Pont Mathieu, Tierny Julien
IEEE Trans Vis Comput Graph. 2024 Sep;30(9):6390-6406. doi: 10.1109/TVCG.2023.3334755. Epub 2024 Jul 31.
This article presents a computational framework for the Wasserstein auto-encoding of merge trees (MT-WAE), a novel extension of the classical auto-encoder neural network architecture to the Wasserstein metric space of merge trees. In contrast to traditional auto-encoders which operate on vectorized data, our formulation explicitly manipulates merge trees on their associated metric space at each layer of the network, resulting in superior accuracy and interpretability. Our novel neural network approach can be interpreted as a non-linear generalization of previous linear attempts (Pont et al. 2023) at merge tree encoding. It also trivially extends to persistence diagrams. Extensive experiments on public ensembles demonstrate the efficiency of our algorithms, with MT-WAE computations in the orders of minutes on average. We show the utility of our contributions in two applications adapted from previous work on merge tree encoding (Pont et al. 2023). First, we apply MT-WAE to merge tree compression, by concisely representing them with their coordinates in the final layer of our auto-encoder. Second, we document an application to dimensionality reduction, by exploiting the latent space of our auto-encoder, for the visual analysis of ensemble data. We illustrate the versatility of our framework by introducing two penalty terms, to help preserve in the latent space both the Wasserstein distances between merge trees, as well as their clusters. In both applications, quantitative experiments assess the relevance of our framework. Finally, we provide a C++ implementation that can be used for reproducibility.
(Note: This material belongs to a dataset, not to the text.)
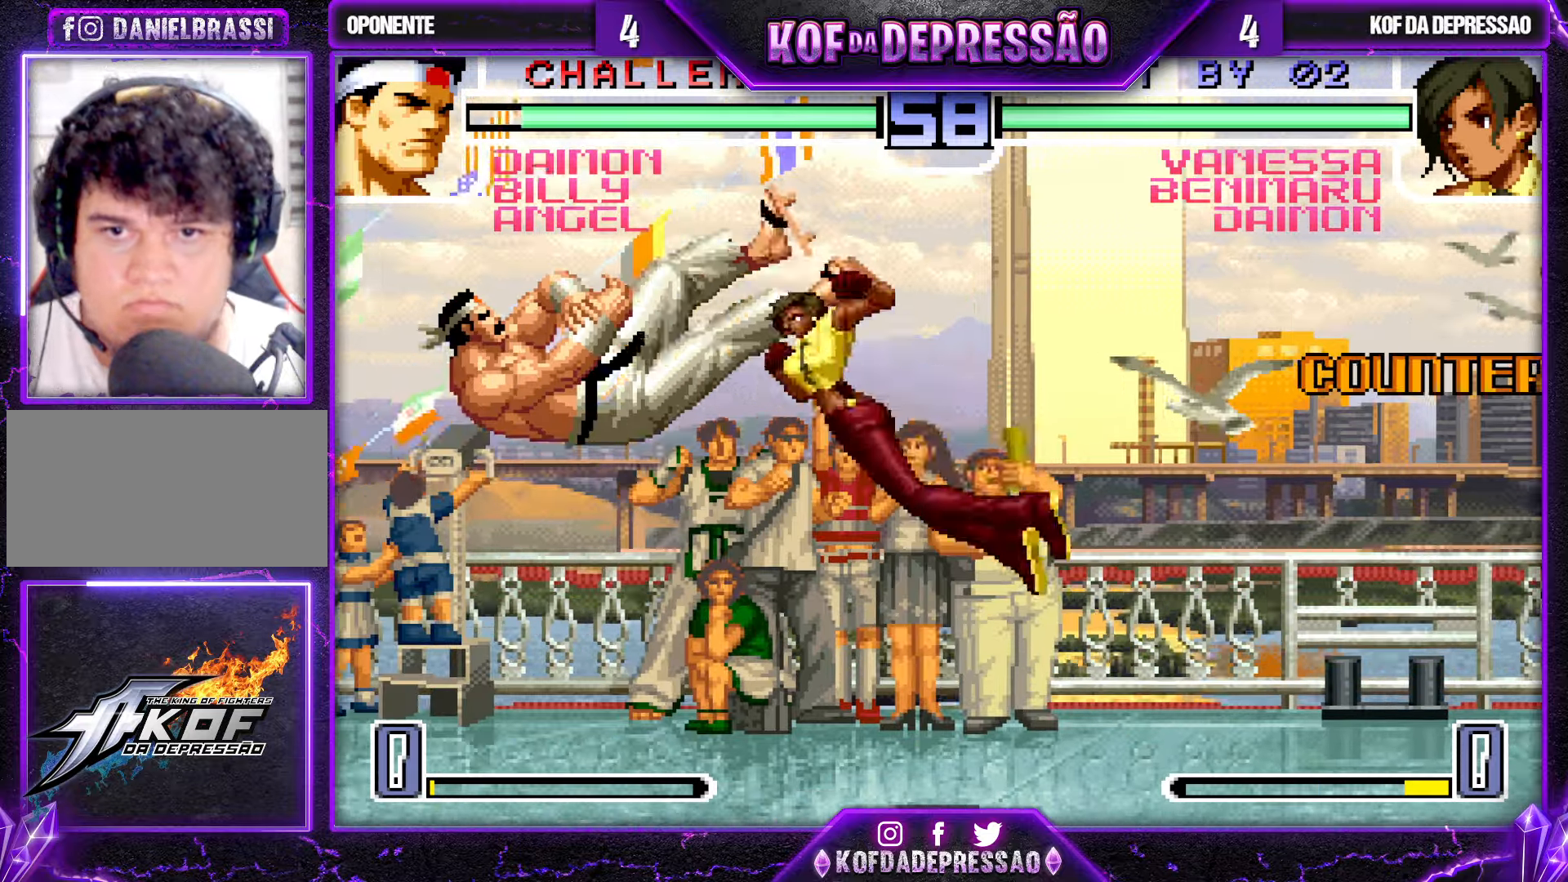
{"dt_ms": 500, "buttons": [], "left_stick": "center", "events": [[17, "CROSS", "down"], [67, "CROSS", "up"], [434, "left_stick", "center"]]}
本文提出了一种用于合并树的瓦瑟斯坦自动编码(MT-WAE)的计算框架,这是经典自动编码器神经网络架构在合并树瓦瑟斯坦度量空间上的一种新颖扩展。与在矢量化数据上运行的传统自动编码器不同,我们的公式在网络的每一层都明确地在合并树的相关度量空间上对其进行操作,从而带来更高的准确性和可解释性。我们新颖的神经网络方法可以被解释为先前合并树编码线性尝试(庞特等人,2023年)的非线性推广。它也可以轻松扩展到持久图。在公共数据集上进行的大量实验证明了我们算法的效率,MT-WAE计算平均只需几分钟。我们在从先前关于合并树编码的工作(庞特等人,2023年)改编的两个应用中展示了我们贡献的实用性。首先,我们将MT-WAE应用于合并树压缩,通过在自动编码器的最后一层用其坐标简洁地表示它们。其次,我们记录了一个降维应用,通过利用自动编码器的潜在空间来对数据集进行可视化分析。我们通过引入两个惩罚项来说明我们框架的通用性,以帮助在潜在空间中保留合并树之间的瓦瑟斯坦距离以及它们的聚类。在这两个应用中,定量实验评估了我们框架的相关性。最后,我们提供了一个可用于重现性的C++实现。